Re: 110 year old car with record engine restored and running

Posted: 2015-07-05 10:15pm
by SpottedKitty
Broomstick wrote::shock:
Uh... there is fire shooting out of the thing!

Not so much "chitty-chitty-bang-bang" as "KA-BOOM! KA-BOOM!"
If you look at the way it's put together, there's pretty much no exhaust pipe.

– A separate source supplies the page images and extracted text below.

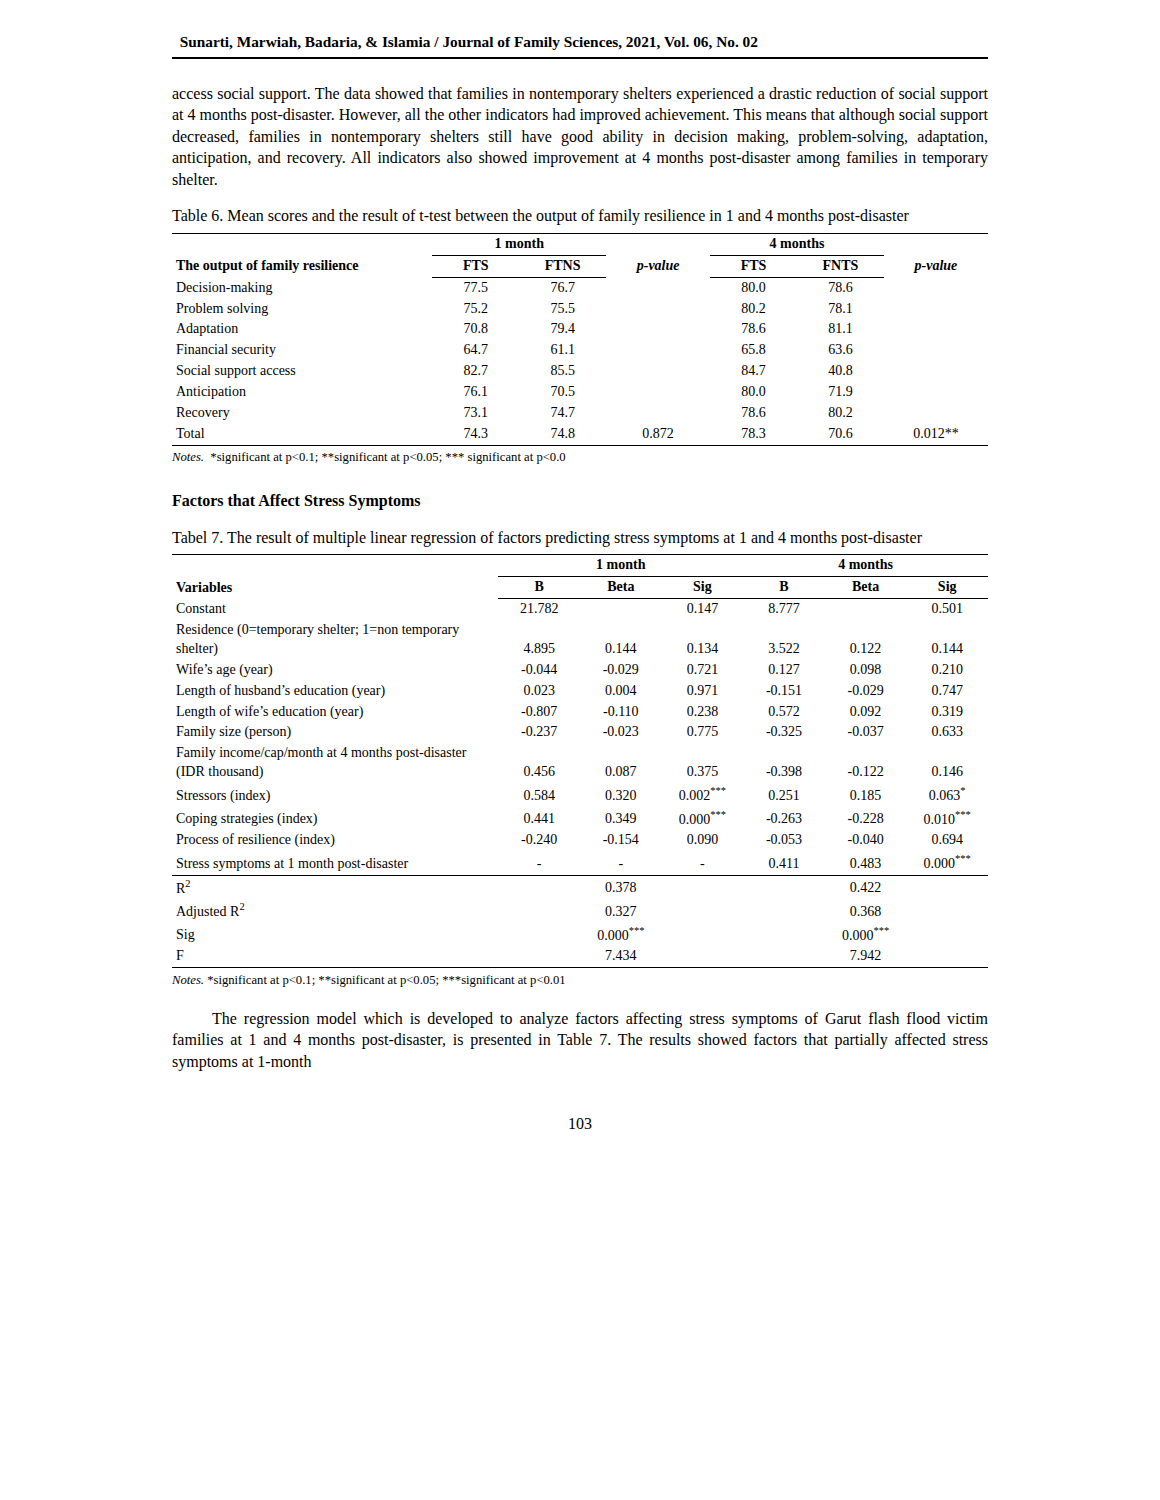Sunarti, Marwiah, Badaria, & Islamia / Journal of Family Sciences, 2021, Vol. 06, No. 02
access social support. The data showed that families in nontemporary shelters experienced a drastic reduction of social support at 4 months post-disaster. However, all the other indicators had improved achievement. This means that although social support decreased, families in nontemporary shelters still have good ability in decision making, problem-solving, adaptation, anticipation, and recovery. All indicators also showed improvement at 4 months post-disaster among families in temporary shelter.
Table 6. Mean scores and the result of t-test between the output of family resilience in 1 and 4 months post-disaster
| The output of family resilience | 1 month | p-value | 4 months | p-value |
| --- | --- | --- | --- | --- |
| FTS | FTNS | FTS | FNTS |
| Decision-making | 77.5 | 76.7 | | 80.0 | 78.6 | |
| Problem solving | 75.2 | 75.5 | | 80.2 | 78.1 | |
| Adaptation | 70.8 | 79.4 | | 78.6 | 81.1 | |
| Financial security | 64.7 | 61.1 | | 65.8 | 63.6 | |
| Social support access | 82.7 | 85.5 | | 84.7 | 40.8 | |
| Anticipation | 76.1 | 70.5 | | 80.0 | 71.9 | |
| Recovery | 73.1 | 74.7 | | 78.6 | 80.2 | |
| Total | 74.3 | 74.8 | 0.872 | 78.3 | 70.6 | 0.012** |
Notes. *significant at p<0.1; **significant at p<0.05; *** significant at p<0.0
Factors that Affect Stress Symptoms
Tabel 7. The result of multiple linear regression of factors predicting stress symptoms at 1 and 4 months post-disaster
| Variables | 1 month | 4 months |
| --- | --- | --- |
| B | Beta | Sig | B | Beta | Sig |
| Constant | 21.782 | | 0.147 | 8.777 | | 0.501 |
| Residence (0=temporary shelter; 1=non temporary shelter) | 4.895 | 0.144 | 0.134 | 3.522 | 0.122 | 0.144 |
| Wife’s age (year) | -0.044 | -0.029 | 0.721 | 0.127 | 0.098 | 0.210 |
| Length of husband’s education (year) | 0.023 | 0.004 | 0.971 | -0.151 | -0.029 | 0.747 |
| Length of wife’s education (year) | -0.807 | -0.110 | 0.238 | 0.572 | 0.092 | 0.319 |
| Family size (person) | -0.237 | -0.023 | 0.775 | -0.325 | -0.037 | 0.633 |
| Family income/cap/month at 4 months post-disaster (IDR thousand) | 0.456 | 0.087 | 0.375 | -0.398 | -0.122 | 0.146 |
| Stressors (index) | 0.584 | 0.320 | 0.002 *** | 0.251 | 0.185 | 0.063 * |
| Coping strategies (index) | 0.441 | 0.349 | 0.000 *** | -0.263 | -0.228 | 0.010 *** |
| Process of resilience (index) | -0.240 | -0.154 | 0.090 | -0.053 | -0.040 | 0.694 |
| Stress symptoms at 1 month post-disaster | - | - | - | 0.411 | 0.483 | 0.000 *** |
| R 2 | 0.378 | 0.422 |
| Adjusted R 2 | 0.327 | 0.368 |
| Sig | 0.000 *** | 0.000 *** |
| F | 7.434 | 7.942 |
Notes. *significant at p<0.1; **significant at p<0.05; ***significant at p<0.01
The regression model which is developed to analyze factors affecting stress symptoms of Garut flash flood victim families at 1 and 4 months post-disaster, is presented in Table 7. The results showed factors that partially affected stress symptoms at 1-month
103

Run a modern heavyweight engine on a test stand with no exhaust, and you'll get similar sound and fury, signifying "I MUST STICK MY FINGERS IN MY EARS!!!" :wink:

FWIW, and because I just watched Lewis Hamilton win at Silverstone this afternoon :mrgreen: some types of F1 race cars also used to have almost no exhaust pipe; it's partly why they were so noisy.

Re: 110 year old car with record engine restored and running

Posted: 2015-07-06 05:52am
by LaCroix
I recently bodified a lawnmower by adding a 28hp V2( yes - 2 cylinder V - it is so ridiculous) engine. The exhaust pipe+ muffler was still in the mail, so I test-started that thing without it. I kid you not - I killed it in panic for it was about as loud as this beast, and all over the stable, horses (which were used to have loud machines operating right next to them with not wven twitching) were almost throwing themselves into fences to get as far away as possible from that beast. My ears were ringing for a hour.

With muffler, it sounds like a normal garden variety hand-mower.

That's why you can make a 50cc moped almost sound like a harley with one small hole in the muffler - these stupid pipes make a huge difference in sound.

Re: 110 year old car with record engine restored and running

Posted: 2015-07-06 07:56am
by Irbis
Venator wrote:That's about as tenuous a connection as saying that a Rolls Royce Phantom is "distantly related" to a Centurion tank
*shrug* It's the same company, and almost the same type of car - what more do you want? :P

Re: 110 year old car with record engine restored and running

Posted: 2015-07-06 09:34am
by LaCroix
Irbis wrote:
Venator wrote:That's about as tenuous a connection as saying that a Rolls Royce Phantom is "distantly related" to a Centurion tank
*shrug* It's the same company, and almost the same type of car - what more do you want? :P
Cool, then my Stothert & Pitt roller from 54' is related to the Challenger tank? :mrgreen: :mrgreen:

Re: 110 year old car with record engine restored and running

Posted: 2015-07-06 05:25pm
by Sea Skimmer
I saw this a while ago and loved it, its on par with a moderately early steam engine for power from a cylinder but who cares, forward the arm removing chain drive!
LaCroix wrote: That's why you can make a 50cc moped almost sound like a harley with one small hole in the muffler - these stupid pipes make a huge difference in sound.
Yeah even a short pipe makes a big difference because it cools off the gas as it comes out of the chamber. This is also a huge part of how gun silencers function. After that first cooling though the pipe length becomes more relevant for providing expansion space, letting the pressure waves actually counteract each other even.